I love the textures of this photograph. It was taken with a telephoto lens, not a macro, as I did not own one at this point. Still, the detail came out perfectly, even the little snail tucked under one of the crevices in the broken trunk of the live oak. There is a subtle, yet almost violent movement in the lines, which lead to the center, but the many fissures and cracks scatter one’s attention.
“Boneyard Beach” on Big Talbot Island just north of Jacksonville, Florida is aptly named because of the many skeletons of driftwood trees left behind by hurricanes and time. This one must’ve fallen a number of years ago, because even the jagged edges had been smoothed, and I could run my hands over the wood without fear of splinters. The diameter of the trunk was about 6 inches at its widest, which made it a rather small live oak.
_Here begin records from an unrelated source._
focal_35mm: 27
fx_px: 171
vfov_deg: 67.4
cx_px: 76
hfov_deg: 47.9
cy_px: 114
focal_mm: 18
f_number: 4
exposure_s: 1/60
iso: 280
The gradients and ribboned-patterns in the wood are beautiful, and they were what drew me to woodworking and turning bowls on the lathe (another one of my hobbies) in the first place. Although these would have been enough to make and interesting composition, it is that little tulip snail that is almost hidden in plain sight that makes the photograph. When I first took the photograph, I didn’t notice the little snail. Now, however, I cannot draw my eyes away from it. It is a subtle sign of life clinging to the underside of the long dead tree.
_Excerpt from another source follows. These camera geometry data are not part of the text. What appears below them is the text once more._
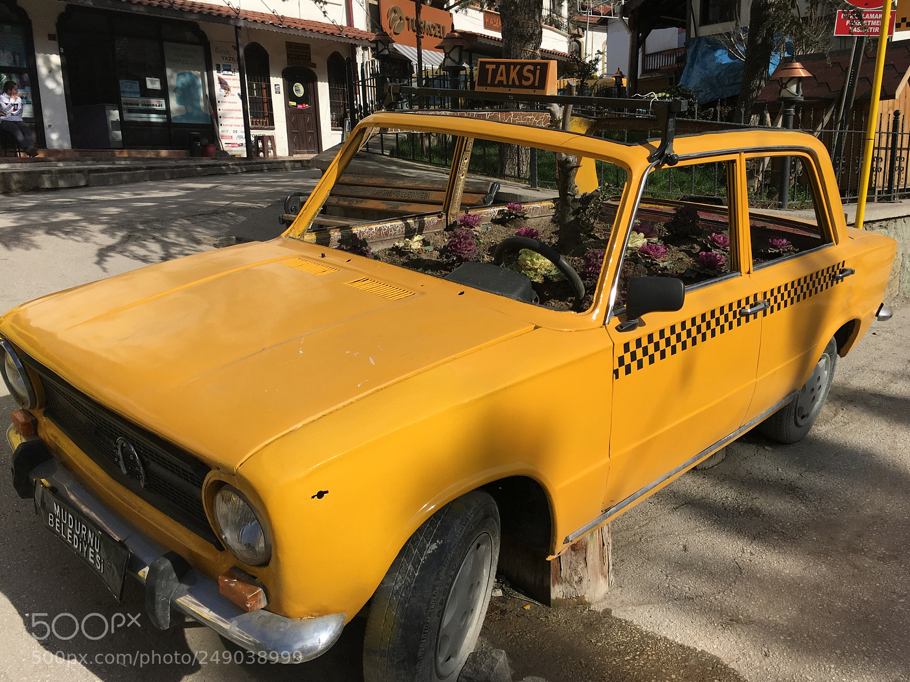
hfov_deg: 60.0
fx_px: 789
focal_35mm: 30
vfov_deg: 46.8
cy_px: 351
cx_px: 465
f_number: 2.2
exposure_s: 1/2331
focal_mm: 4.15
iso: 25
I can’t put my finger precisely on what feeling it evokes in me, but I sense a certain kinship with the snail. It is a survivor amongst a powerful and rough-hewn backdrop, yet a part of it is anchored to something that was destroyed by a power greater than it can ever possibly conceive. Perhaps, also, it is because the snail is alone, whether by choice or fate. Whether it is a hermit or in exile, I can only venture to guess, but I cannot help anthropomorphizing the little tulip snail whatever its true reason for being there.